# My Golden killed a rabbit today



## Swampcollie (Sep 6, 2007)

He's doing what hunting dogs are supposed to do.


----------



## Bock (Jun 23, 2008)

Sounds like a good catch!...and that's about as much as I'd dwell on it!!

Don't worry about it! Unless some other stuff happens I'd chalk it up to the rabbit wasn't fast enough!


----------



## Tahnee GR (Aug 26, 2006)

Nope-just being a dog and a Golden. In one of my old Golden books, it talks about Goldens being used on fur as well as feather, and shows a picture of a Golden with a rabbit in it's mouth. Mine always try to get a rabbit but have not yet succeeded.


----------



## Jo Ellen (Feb 25, 2007)

Unpleasant for us, but normal, yes. Be happy at least that you have a golden that's in tip top shape and CAN catch a rabbit


----------



## Abbydabbydo (Jan 31, 2007)

Yep,as distressing as it may be, they are just fulfillling their dreams. Squirrels are my babies nirvana. Dead or alive.


----------



## Heidi36oh (Feb 27, 2007)

Very normal, my Spice and Charlie killed me a rabbit a few years back, the rabbit lost, they where faster!


----------



## CaliGuy (Mar 19, 2009)

Thanks for the info all! I'm not worried about the rabbit (not heartless, I just think that's the life cycle). I actually dumped the carcass in an open area (not private land) so the carcass could be eaten and continue the life cycle. I was mainly worried about the behavior. I know they were born bird killers, but wasn't aware that they killed furred mammals as well.


----------



## Jo Ellen (Feb 25, 2007)

Rabbits are kind of dumb, honestly. When I'm with Daisy outside, I can't believe how close they let Daisy get to them before they take off. Daisy's got her eye on a resident chipmunk too but I think they're quite a bit smarter.


----------



## gold'nchocolate (May 31, 2005)

Welcome to the forum!!! 

Yep, my goldens killed a rabbit last summer and Biscuit ate it. The only thing that you should be concerned about is the fleas that rabbits can have. They are carriers for tapeworm. I didn't know about this until AFTER Biscuit ate the rabbit.


----------



## wabmorgan (May 6, 2008)

Nothing to worry about. 

Jr has not caught a rabbit yet..... but it is probally only a matter of time. 

Jean-luc though... I remember I had came in one night and I went to open the rear window to the garage to pet him and here he comes... jumpa up with 1/2 a rabbit in his mouth.... it was like.... "Look What I caught Daddy!!!!!!!!!!"

I even saw Jean-luc take one down right in frount of me. He simply out ran it and nailed it. I don't think it ever had a chance.

Given problem 1
Can you rewrite the stretch of the rows from the line containing "phylum: Tracheophyta" through the end of the rows, changing "common name" to "vernacular name" everywhere, leaving everything else the same, and omitting the pictures?
Given problem 2
How would you extend the forum thread about the Golden that killed a rabbit past its final post?

Given data
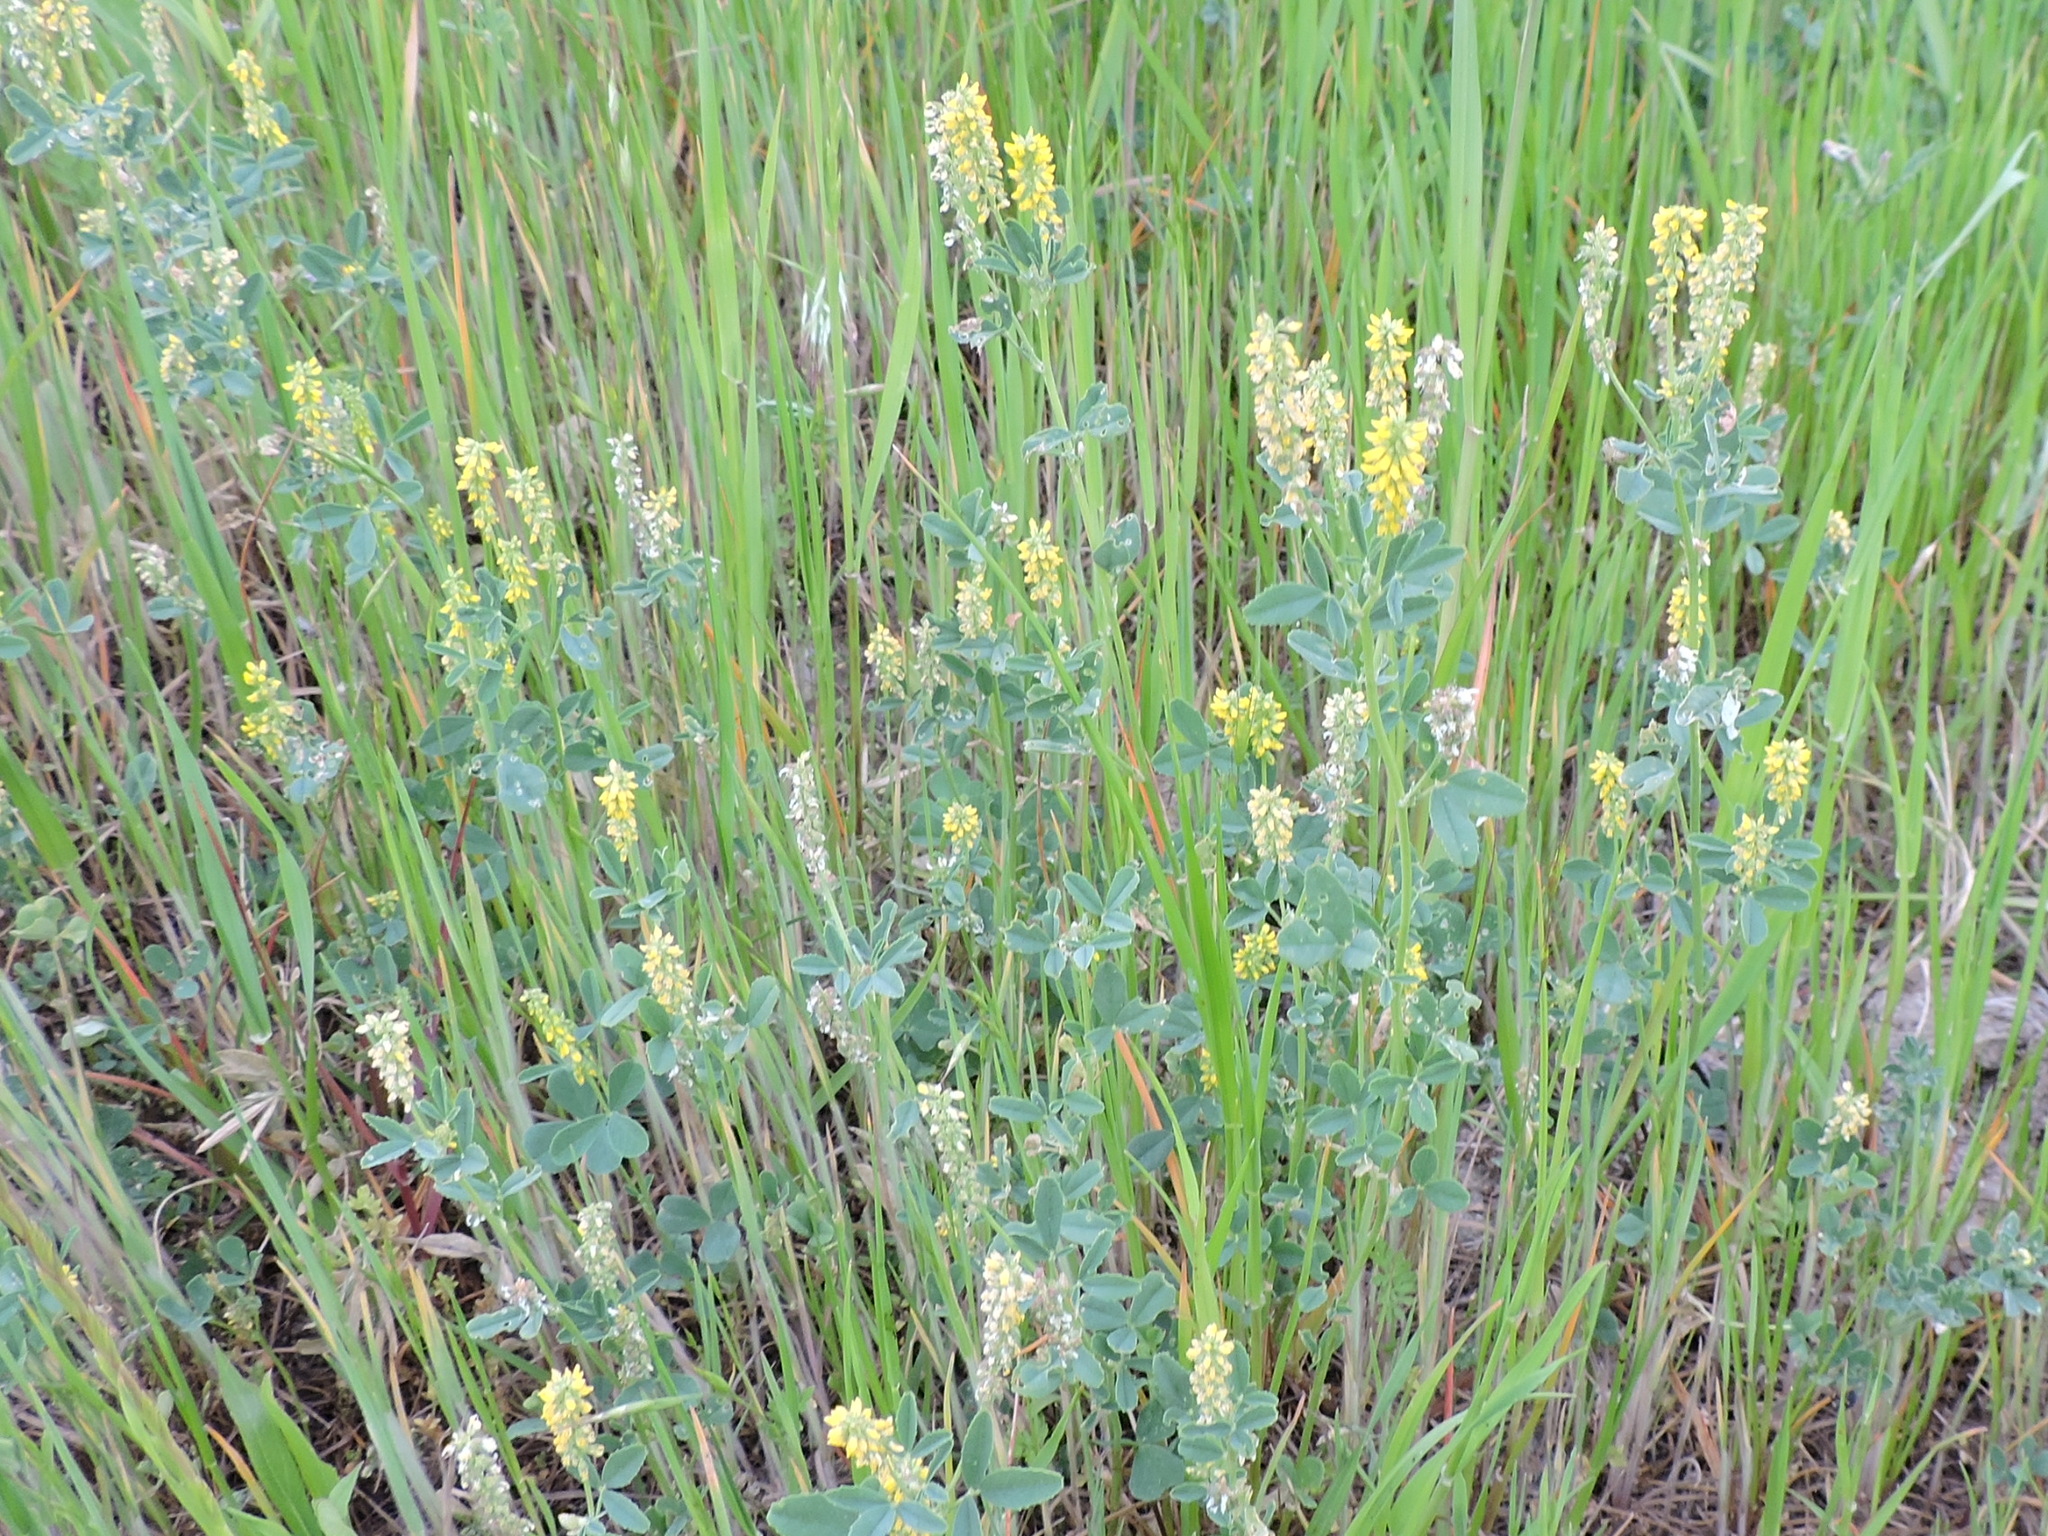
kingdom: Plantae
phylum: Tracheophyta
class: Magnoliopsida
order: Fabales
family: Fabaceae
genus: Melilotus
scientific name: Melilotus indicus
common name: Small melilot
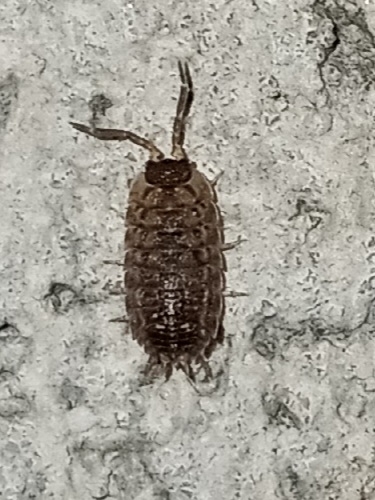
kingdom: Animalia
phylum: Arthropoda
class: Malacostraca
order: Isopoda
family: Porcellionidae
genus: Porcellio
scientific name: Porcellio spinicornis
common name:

Answer 1
phylum: Tracheophyta
class: Magnoliopsida
order: Fabales
family: Fabaceae
genus: Melilotus
scientific name: Melilotus indicus
vernacular name: Small melilot
kingdom: Animalia
phylum: Arthropoda
class: Malacostraca
order: Isopoda
family: Porcellionidae
genus: Porcellio
scientific name: Porcellio spinicornis
vernacular name:

Answer 2
----------



## gold'nchocolate (May 31, 2005)

Jo Ellen said:


> Daisy's got her eye on a resident chipmunk too but I think they're quite a bit smarter.


My first golden used to catch and eat the chipmunks that lived in the stonewall in the back yard. She spent one whole summer keeping watch over that wall...poor little chipmunks


----------



## spruce (Mar 13, 2008)

you sound just like me a few months ago!! Heartbroken, devastated, my sweet dog....

few weeks later he killed a mole (I was "yeah, Bridger!" for that) -- 
like your guy, he brought 'em right to a spot by the house - where he brings sticks, ball - so I feel comfortable that he'll show us any catches he gets

i was reminded that he was probably pretty disappointed when the squeaker didn't work anymore

ever heard old Elvis Presley famous song: _You ain't nutt'n but a Hound Dog?_ "you ain't never killed a rabbit & you ain't no friend of mine"?

I just heard that song this weekend -- new appreciation since my "hound" did kill a rabbit, so he could be a friend of mine


I'm keeping him close to me around small dogs/cats - I'm not comfortable


----------



## Oaklys Dad (Dec 28, 2005)

Welcome to the forum. I think you have the answer to you question. You do know that we require pictures of your rabbit killer here.


----------



## jennifer_rachel_2004 (Jul 7, 2008)

Welcome to the forum.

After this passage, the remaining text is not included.